How to stop global poverty? There are countless strategies that work. The World Bank’s Global Insights Initiative (GINI) recently launched a soap opera that taught South Africans financial literacy by embedding messages about financially reckless behavior.
Households who watched the soap opera for two months were found less likely to gamble and purchase goods on installment plans, GINI’s Varun Gauri told Forbes Magazine.
Poverty isn’t defined by just a low-income, but also a lack of access to water, health, education, housing and security. On a global scale, 1 billion people live on less than $1.25 per day and 124 million children do not have access to schools.
The GINI combines behavioral and social science with economics to develop more effective project designs on how to stop global poverty by 2030. People think fast and make strong responses to political initiatives, according to the 2015 World Development Report. These insights into mental models can be used to develop more successful responses regarding how to stop global poverty.
From 2000-2015, the U.N. developed eight Millennium Development Goals (MDGs) for political leaders answering how to stop global poverty. The initiative halved extreme poverty rates, significantly reduced the deaths of children under the age of five and 2.3 billion people now have access to clean drinking water. This set a blueprint for the 2015 Sustainable Development Goals (SDGs).

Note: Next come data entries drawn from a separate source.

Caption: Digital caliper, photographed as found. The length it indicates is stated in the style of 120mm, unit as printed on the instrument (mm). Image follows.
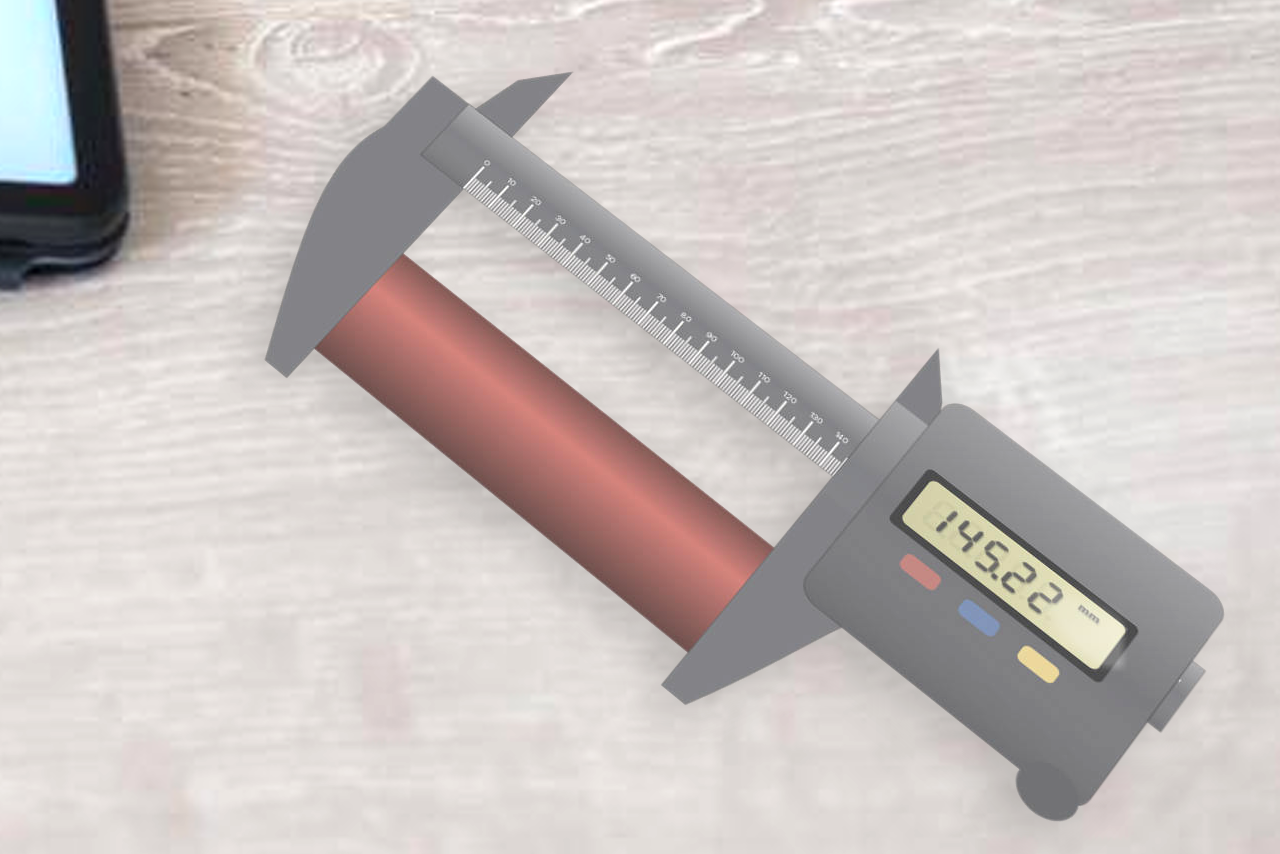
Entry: 145.22mm
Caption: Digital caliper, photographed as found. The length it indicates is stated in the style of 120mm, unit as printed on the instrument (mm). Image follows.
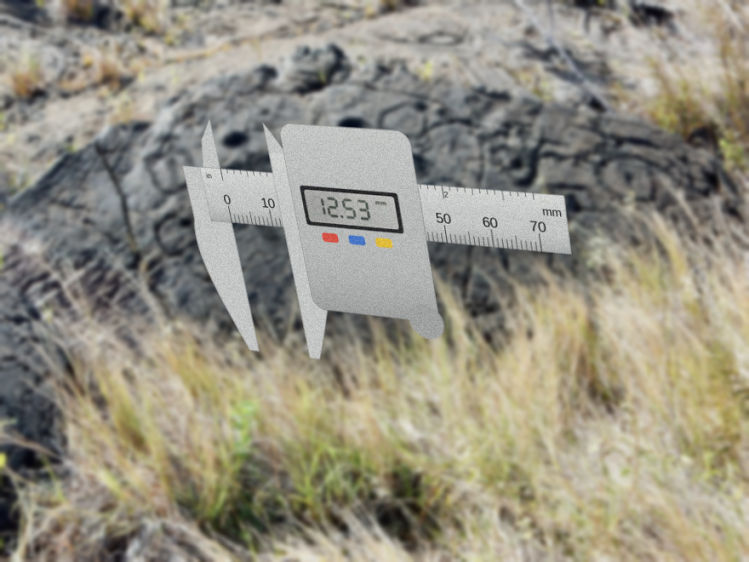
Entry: 12.53mm
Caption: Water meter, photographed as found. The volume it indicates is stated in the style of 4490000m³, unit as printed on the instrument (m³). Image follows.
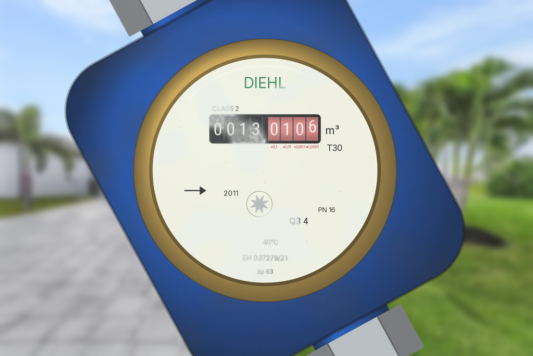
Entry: 13.0106m³
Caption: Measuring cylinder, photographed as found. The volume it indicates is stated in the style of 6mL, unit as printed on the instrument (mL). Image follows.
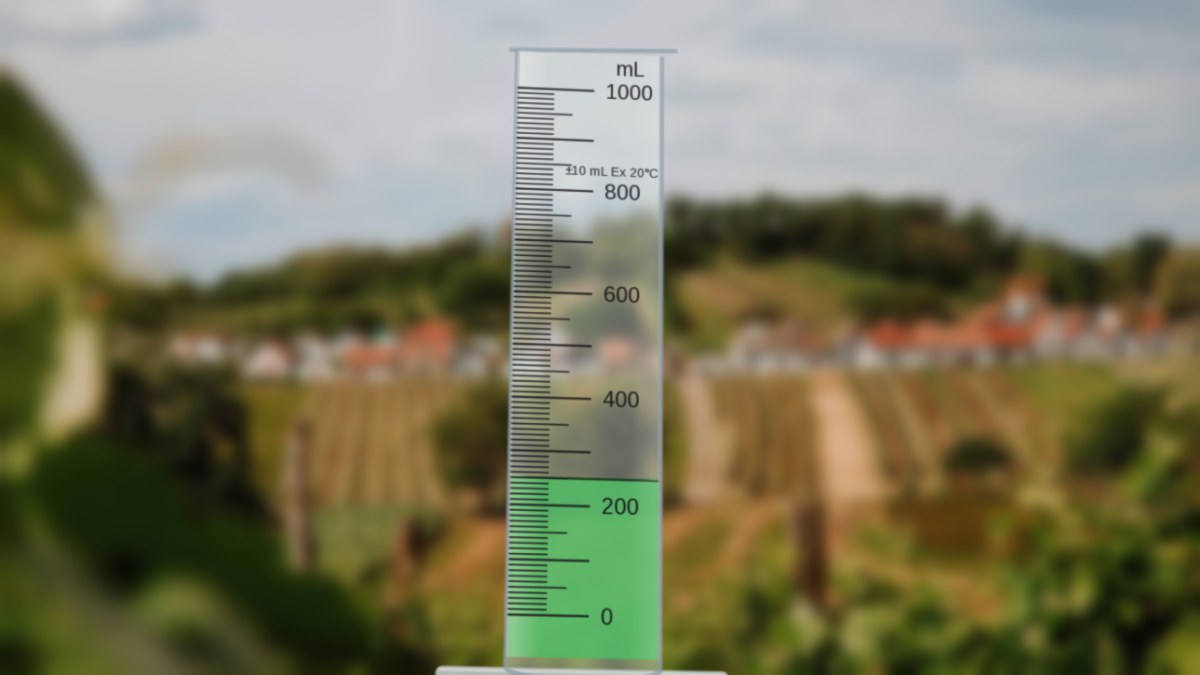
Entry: 250mL
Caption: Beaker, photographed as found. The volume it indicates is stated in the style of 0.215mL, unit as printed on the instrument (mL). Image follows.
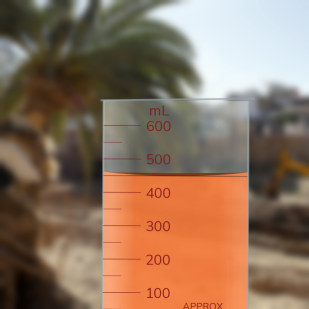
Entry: 450mL
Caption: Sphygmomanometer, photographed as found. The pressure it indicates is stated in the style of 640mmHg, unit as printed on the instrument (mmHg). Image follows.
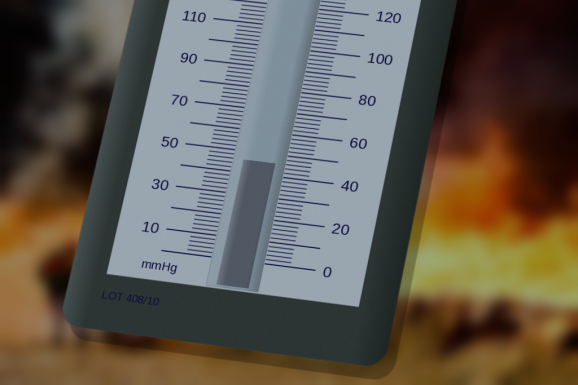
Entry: 46mmHg
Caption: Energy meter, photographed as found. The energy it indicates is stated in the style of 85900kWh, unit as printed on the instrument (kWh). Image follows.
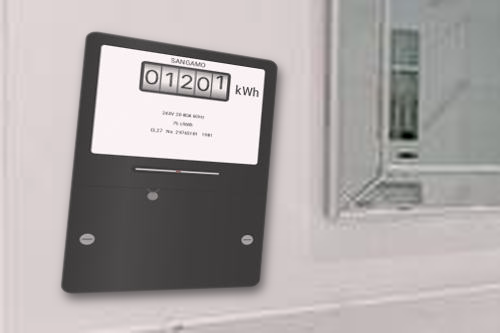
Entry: 1201kWh
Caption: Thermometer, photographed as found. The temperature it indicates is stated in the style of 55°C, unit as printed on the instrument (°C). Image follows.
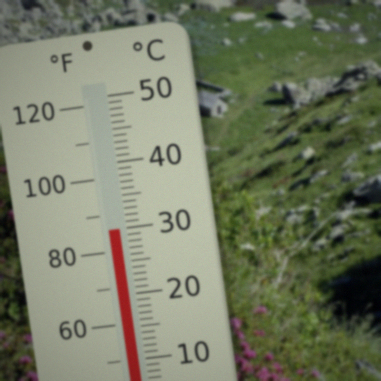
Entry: 30°C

The U.N. formed 17 SDGs as a solution to stop global poverty by 2030. The detailed plan includes clean water and sanitation; affordable and clean energy; reasonable work and economic growth; industry innovation and infrastructure and good health and well-being.

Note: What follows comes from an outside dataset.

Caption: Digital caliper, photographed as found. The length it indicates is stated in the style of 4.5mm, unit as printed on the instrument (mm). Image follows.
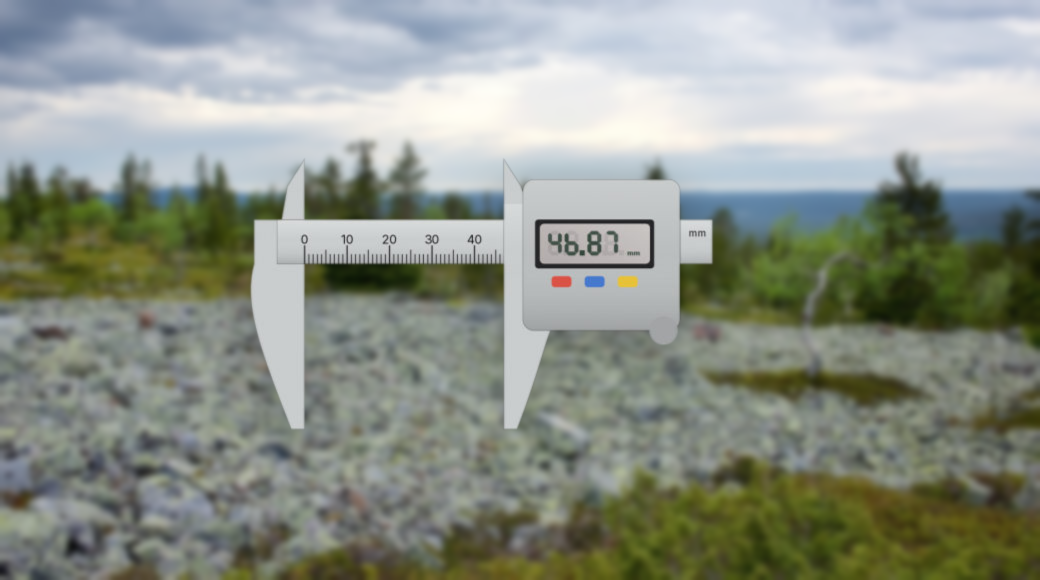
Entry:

India has roughly 300 million people living in poverty, the highest rate in the world. Nigeria (107 million) and China (84 million) are close behind. Here’s the number of people living in extreme poverty by continent:
- 551 million in Asia
- 436 million in Africa
- 15 million in South America
- 5.9 million in North America
- 300,000 in Europe
- 50,000 in Oceania
GINI continues to develop innovative measures on how to stop global poverty by 2030, such as providing Kenyans with a metal box, lock and labeled passbook. This tool aids participants in saving cash for preventive health products. The program has increased investment in products, such as insecticide-treated mosquito nets, from 66-to-75 percent.
By 2030, the U.N. hopes to equalize education for girls and boys. The SDG’s global goals encourage countries to allocate funds for economic improvement. The U.N. calls on private sectors, governments and civil society to make a productive change in how to stop global poverty, protecting the planet and ensuring prosperity.